*** RECORDS SHOWN

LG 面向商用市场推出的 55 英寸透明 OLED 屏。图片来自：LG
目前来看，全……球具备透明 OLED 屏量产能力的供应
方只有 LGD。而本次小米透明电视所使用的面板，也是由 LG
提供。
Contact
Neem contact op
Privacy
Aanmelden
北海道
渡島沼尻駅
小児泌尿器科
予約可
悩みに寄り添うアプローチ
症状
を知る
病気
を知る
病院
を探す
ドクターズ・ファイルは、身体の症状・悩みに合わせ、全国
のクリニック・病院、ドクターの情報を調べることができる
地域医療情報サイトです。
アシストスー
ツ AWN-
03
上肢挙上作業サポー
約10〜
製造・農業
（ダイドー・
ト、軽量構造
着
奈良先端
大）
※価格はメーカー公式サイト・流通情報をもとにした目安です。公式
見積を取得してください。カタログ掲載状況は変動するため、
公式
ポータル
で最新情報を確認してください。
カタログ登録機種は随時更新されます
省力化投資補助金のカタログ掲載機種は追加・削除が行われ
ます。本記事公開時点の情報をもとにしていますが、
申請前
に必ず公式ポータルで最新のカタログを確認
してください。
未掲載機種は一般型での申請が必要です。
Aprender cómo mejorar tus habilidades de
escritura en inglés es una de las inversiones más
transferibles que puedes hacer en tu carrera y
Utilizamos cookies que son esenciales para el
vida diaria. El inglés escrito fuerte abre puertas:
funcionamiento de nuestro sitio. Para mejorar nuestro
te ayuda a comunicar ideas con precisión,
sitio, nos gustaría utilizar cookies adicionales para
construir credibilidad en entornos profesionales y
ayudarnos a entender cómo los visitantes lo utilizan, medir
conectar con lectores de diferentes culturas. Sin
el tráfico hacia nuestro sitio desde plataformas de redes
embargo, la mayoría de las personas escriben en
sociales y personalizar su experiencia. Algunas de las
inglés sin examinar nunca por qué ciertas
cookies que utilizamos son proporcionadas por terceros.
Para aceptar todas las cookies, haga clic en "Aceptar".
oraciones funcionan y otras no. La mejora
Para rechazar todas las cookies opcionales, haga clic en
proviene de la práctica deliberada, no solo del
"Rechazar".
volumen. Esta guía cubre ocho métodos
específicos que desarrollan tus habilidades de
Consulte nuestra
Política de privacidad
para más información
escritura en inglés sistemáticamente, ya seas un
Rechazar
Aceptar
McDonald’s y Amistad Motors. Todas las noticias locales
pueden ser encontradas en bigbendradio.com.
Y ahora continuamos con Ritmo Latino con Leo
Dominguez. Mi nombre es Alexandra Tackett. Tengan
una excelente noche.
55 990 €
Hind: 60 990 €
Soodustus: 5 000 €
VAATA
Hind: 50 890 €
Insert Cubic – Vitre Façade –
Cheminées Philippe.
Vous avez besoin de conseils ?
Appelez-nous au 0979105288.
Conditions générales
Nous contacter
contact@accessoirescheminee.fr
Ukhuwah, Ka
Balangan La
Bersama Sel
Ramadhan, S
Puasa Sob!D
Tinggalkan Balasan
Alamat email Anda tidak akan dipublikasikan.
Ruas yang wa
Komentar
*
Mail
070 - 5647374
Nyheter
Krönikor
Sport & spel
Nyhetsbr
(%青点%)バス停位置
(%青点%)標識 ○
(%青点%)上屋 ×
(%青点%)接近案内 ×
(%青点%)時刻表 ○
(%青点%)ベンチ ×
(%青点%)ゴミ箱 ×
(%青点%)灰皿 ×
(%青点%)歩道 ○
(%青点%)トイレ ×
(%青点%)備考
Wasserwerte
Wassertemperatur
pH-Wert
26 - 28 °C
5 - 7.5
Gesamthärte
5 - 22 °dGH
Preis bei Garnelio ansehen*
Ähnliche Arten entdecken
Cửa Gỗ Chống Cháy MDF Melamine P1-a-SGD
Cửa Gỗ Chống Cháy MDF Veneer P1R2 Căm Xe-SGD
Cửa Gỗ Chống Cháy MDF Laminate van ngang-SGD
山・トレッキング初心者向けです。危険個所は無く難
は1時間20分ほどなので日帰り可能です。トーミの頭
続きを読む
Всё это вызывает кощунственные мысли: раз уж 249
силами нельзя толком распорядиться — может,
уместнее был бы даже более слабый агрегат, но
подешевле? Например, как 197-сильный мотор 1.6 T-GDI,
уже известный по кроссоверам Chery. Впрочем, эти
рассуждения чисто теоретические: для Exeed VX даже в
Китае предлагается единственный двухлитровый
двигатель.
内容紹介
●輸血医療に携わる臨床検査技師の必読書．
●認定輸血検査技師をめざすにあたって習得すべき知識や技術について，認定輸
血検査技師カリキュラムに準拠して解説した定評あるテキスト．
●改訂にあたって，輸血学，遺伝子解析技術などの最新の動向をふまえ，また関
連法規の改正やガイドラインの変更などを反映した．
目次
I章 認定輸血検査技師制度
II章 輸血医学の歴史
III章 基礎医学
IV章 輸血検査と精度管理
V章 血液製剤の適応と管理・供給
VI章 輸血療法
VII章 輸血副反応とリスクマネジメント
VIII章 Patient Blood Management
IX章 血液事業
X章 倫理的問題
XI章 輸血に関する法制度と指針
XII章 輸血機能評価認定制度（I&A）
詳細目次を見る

******

WHAT IS NEEDED:
Count lines, not occurrences. State how many lines of the entries contain the word "Chống", and add nothing.

ANSWER TO THE PROBLEM:
3